Unerheblich ist auch, dass der zuständige Bearbeiter rechtsfehlerhaft gehandelt hat, indem er die festgestellten Gewinnanteile als für die Einkommensteuerbesteuerung 2001 nicht mehr relevant bzw. als "ohne steuerliche Auswirkung, bereits angesetzt" angesehen hat. Die fehlerhafte Nichtauswertung einer Feststellungsmitteilung durch das FA unterbricht den Kausalverlauf zwischen unrichtigen Angaben in einer Einkommensteuererklärung und der eingetretenen Steuerverkürzung durch Bekanntgabe des Einkommensteuerbescheids nicht. Die Angaben in der Einkommensteuererklärung über festzustellende Besteuerungsgrundlagen haben nicht nur deklaratorischen Charakter, sondern sind maßgebend für die vorläufige richtige Steuerfestsetzung, auch wenn diese bei abweichenden Grundlagenbescheiden wiederum zu ändern ist. Das zeigt sich auch daran, dass das FA gem. § 155 Abs. 2 AO einen Steuerbescheid auch vor Erlass eines Grundlagenbescheids erteilen kann.
Keine überholende Kausalität: Eine überholende Kausalität, die den Ursachenzusammenhang zwischen unrichtigen Tatsachenangaben und zu niedriger Steuerfestsetzung unterbrechen würde, ist nur anzunehmen, wenn durch ein späteres Ereignis eine neue Ursachenreihe eröffnet wird und die alte nicht fortwirkt. Mit der Nichtauswertung des Grundlagenbescheids hat der Sachbearbeiter indes keine neue und von den Angaben der Kläger unabhängige Ursache gesetzt, sondern deren falsche Angaben, die bereits zu einer Steuerverkürzung geführt haben, unberührt gelassen.

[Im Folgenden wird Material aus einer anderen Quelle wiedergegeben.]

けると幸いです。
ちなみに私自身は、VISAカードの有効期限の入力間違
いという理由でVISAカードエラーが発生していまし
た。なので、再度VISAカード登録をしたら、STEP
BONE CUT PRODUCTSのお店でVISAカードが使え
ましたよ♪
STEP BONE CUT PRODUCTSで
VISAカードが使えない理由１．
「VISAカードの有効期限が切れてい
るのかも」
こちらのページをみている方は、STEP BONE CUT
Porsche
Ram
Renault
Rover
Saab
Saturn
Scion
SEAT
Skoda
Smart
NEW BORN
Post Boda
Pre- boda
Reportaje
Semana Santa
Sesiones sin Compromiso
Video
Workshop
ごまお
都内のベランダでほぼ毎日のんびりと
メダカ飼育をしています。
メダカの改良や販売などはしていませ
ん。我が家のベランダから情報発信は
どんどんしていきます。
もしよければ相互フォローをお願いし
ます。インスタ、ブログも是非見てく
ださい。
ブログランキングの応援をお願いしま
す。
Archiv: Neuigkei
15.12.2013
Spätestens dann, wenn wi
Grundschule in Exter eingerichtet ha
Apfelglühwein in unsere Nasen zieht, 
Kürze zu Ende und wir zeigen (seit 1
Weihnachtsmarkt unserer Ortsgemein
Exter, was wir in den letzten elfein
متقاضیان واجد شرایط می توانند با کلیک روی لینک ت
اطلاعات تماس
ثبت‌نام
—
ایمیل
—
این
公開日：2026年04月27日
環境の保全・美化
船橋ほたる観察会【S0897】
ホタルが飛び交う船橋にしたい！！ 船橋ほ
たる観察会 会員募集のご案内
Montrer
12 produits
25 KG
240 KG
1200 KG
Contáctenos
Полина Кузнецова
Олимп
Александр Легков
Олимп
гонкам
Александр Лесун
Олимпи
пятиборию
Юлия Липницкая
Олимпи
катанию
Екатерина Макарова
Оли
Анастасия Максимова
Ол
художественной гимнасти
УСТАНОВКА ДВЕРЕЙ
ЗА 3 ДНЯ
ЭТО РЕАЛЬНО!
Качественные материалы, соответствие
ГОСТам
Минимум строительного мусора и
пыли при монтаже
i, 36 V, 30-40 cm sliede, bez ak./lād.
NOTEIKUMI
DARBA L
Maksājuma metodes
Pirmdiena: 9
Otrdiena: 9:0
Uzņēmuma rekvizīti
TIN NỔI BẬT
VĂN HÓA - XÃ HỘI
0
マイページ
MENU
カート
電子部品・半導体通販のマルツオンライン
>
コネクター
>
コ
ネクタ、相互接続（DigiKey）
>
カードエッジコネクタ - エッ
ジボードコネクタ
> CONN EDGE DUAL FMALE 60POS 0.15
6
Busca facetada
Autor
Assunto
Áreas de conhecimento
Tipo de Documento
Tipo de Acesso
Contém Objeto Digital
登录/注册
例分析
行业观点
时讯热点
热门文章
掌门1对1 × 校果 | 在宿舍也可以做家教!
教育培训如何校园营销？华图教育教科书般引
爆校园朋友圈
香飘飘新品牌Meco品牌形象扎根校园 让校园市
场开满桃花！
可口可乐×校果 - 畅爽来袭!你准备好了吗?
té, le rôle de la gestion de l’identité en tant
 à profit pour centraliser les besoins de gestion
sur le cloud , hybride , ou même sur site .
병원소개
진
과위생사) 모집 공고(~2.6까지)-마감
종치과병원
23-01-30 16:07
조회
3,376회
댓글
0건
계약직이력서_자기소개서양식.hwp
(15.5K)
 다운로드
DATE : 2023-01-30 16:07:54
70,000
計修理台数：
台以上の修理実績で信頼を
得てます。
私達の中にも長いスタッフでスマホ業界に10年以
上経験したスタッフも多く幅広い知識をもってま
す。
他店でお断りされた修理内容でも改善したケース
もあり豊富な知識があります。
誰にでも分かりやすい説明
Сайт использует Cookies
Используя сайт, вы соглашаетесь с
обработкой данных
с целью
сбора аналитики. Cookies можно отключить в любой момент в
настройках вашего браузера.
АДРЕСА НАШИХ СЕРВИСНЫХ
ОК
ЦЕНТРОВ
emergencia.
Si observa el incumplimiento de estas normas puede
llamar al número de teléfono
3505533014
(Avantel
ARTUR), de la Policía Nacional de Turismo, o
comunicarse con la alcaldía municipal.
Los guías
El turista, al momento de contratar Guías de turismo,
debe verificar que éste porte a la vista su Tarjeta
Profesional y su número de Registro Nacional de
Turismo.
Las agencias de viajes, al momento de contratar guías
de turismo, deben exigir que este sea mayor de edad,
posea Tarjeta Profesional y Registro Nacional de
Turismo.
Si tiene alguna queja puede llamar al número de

Keine Verneinung der Steuerverkürzung bei rechtzeitiger Korrekturmöglichkeit des FA: Mit den verlängerten F-Fristen soll es dem FA ermöglicht werden, die ihm vorenthaltenen Steuerbeträge auch noch nach Ablauf von vier Jahren zurückzufordern. Damit wird den mit Steuerhinterziehung oder leichtfertiger Steuerverkürzung einhergehenden objektiven Erschwernissen bei der Sachverhaltsaufklärung angemessen Rechnung getragen. Der Steuerhinterzieher bzw. Steuerverkürzer soll im Vergleich zum steuerehrlichen Bürger verfahrensrechtlich schlechter gestellt werden.

Beraterhinweis: Der BFH stellt klar, dass eine zumindest leichtfertige Steuerverkürzung mit der Folge der fünfjährigen Festsetzungsfrist auch dann vorliegt, wenn das FA die Unrichtigkeit der leichtfertig falsch erklärten Besteuerungsgrundlagen hätte erkennen können. Dieser bei Unterlassen der Berichtigung unterlaufene Rechtsfehler des FA beseitigt nicht die Kausalität zwischen unrichtiger Steuererklärung und entsprechend zu niedriger Steuerfestsetzung. Eine leichtfertige Steuerverkürzung liegt vor, wenn in der Einkommensteuererklärung niedrigere Einkünfte angegeben werden, als sie in der gleichzeitig hierfür maßgebenden Feststellungserklärung erklärt worden sind.